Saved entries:
○ ○ ○ ○ ○
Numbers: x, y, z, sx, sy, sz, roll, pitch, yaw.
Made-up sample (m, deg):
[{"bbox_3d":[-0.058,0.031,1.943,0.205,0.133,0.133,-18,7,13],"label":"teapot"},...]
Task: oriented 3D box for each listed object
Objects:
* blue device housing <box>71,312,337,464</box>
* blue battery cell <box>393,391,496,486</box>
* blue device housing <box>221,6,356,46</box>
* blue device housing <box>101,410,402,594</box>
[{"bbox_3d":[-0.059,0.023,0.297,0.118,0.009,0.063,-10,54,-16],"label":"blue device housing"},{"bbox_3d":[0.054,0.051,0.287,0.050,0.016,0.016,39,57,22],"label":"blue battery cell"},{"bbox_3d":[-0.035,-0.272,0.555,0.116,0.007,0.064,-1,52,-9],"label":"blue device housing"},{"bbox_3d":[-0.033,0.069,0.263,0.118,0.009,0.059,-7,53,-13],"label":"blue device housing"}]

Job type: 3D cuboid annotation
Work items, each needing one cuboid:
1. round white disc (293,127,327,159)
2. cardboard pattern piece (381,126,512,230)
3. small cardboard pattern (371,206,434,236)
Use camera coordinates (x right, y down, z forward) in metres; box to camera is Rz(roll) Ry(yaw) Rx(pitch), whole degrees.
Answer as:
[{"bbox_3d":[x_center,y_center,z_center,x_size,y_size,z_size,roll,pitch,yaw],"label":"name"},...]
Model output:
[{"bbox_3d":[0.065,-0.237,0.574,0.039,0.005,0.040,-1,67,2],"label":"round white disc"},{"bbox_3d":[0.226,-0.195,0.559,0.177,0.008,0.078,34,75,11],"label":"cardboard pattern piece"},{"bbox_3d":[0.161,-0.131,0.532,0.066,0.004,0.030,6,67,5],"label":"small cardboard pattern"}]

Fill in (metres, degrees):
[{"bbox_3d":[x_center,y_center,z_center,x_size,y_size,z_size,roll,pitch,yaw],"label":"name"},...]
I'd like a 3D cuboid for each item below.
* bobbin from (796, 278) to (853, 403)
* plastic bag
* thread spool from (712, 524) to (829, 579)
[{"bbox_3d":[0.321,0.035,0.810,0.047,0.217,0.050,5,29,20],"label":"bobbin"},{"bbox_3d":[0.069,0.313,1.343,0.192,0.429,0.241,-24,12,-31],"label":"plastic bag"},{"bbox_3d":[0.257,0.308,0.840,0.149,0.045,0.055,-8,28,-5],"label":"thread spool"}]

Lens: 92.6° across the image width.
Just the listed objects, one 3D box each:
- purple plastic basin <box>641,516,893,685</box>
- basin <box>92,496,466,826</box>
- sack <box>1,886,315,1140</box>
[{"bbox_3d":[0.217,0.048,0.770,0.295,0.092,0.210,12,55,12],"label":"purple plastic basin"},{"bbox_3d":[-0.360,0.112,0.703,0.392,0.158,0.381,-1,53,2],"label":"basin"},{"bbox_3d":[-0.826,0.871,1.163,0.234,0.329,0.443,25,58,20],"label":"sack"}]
○ ○ ○ ○ ○
TASK DIRECTIONS.
What is needed is every line of the records above that contains the word "roll".

SOLUTION FOR THIS PROBLEM.
Numbers: x, y, z, sx, sy, sz, roll, pitch, yaw.
Use camera coordinates (x right, y down, z forward) in metres; box to camera is Rz(roll) Ry(yaw) Rx(pitch), whole degrees.
[{"bbox_3d":[x_center,y_center,z_center,x_size,y_size,z_size,roll,pitch,yaw],"label":"name"},...]
[{"bbox_3d":[x_center,y_center,z_center,x_size,y_size,z_size,roll,pitch,yaw],"label":"name"},...]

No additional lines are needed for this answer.